Chang Kyun Kim, Gate
This series is a documentation about freight entrances of major art institutions in New York City where artists struggle to go through with their artworks. Most art institutions such as galleries and museums are open to public and no one is discriminated when appreciating artworks in the spaces. As an art student, visiting those institutions was one of the routines in my school life and I truly appreciated being inspired by the great art scenes. However, I also started to realize how hard it was to make my work seen and distinguished in the art world. Approaching reality more and more closely during graduation year, it was painful to realize how many great artists were stopping creating art. In this series, I wanted to describe the contrary and the naive feeling that I had while in school , when I saw them as a kind of unbreakable gates to the art world.
Andrés Lejona, MUDAM Installations
The work consists in a personal project assigned by the Museum of Modern Art of Luxembourg (MUDAM) in 2010 to promote the local food products served in the museum restaurant. I chose regional products and I disposed them in different places showing the design of the building realized by the architect Ming Pei.
Fernando Maquieira, Night guide Museum
Museums have become the Cathedrals of the 20th Century.
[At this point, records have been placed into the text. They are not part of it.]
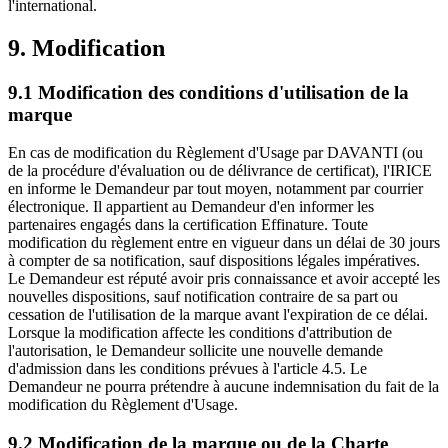
l'international.
9. Modification
9.1 Modification des conditions d'utilisation de la
marque
En cas de modification du Règlement d'Usage par DAVANTI (ou
de la procédure d'évaluation ou de délivrance de certificat), l'IRICE
en informe le Demandeur par tout moyen, notamment par courrier
électronique. Il appartient au Demandeur d'en informer les
partenaires engagés dans la certification Effinature. Toute
modification du règlement entre en vigueur dans un délai de 30 jours
à compter de sa notification, sauf dispositions légales impératives.
Le Demandeur est réputé avoir pris connaissance et avoir accepté les
nouvelles dispositions, sauf notification contraire de sa part ou
cessation de l'utilisation de la marque avant l'expiration de ce délai.
Lorsque la modification affecte les conditions d'attribution de
l'autorisation, le Demandeur sollicite une nouvelle demande
d'admission dans les conditions prévues à l'article 4.5. Le
Demandeur ne pourra prétendre à aucune indemnisation du fait de la
modification du Règlement d'Usage.
9.2 Modification de la marque ou de la Charte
“Night guide Museum” offers a new interpretation of works of art observed in different light settings or in the absence of light. I have also set out to represent the accumulation of the different and numerous emotions with which the empty spaces of museums are charged after a long day of visits from the public, with the aim of capturing an invisible but strong and profound emotion. My intention has been to question the existing but artificial link between the work and the space (given that none of the works were created to be there), the museum’s capacity for communication and that same capacity within the works of art themselves. Photographing the silence, solitude and atmosphere that envelops these museum spaces when they are closed to the public is a unique and moving experience. It represents an assault on the works’ privacy and anonymity, now devoid of their glow of prestige, when the name of the artist is irrelevant and no longer transcends or dilutes the promise of the work itself.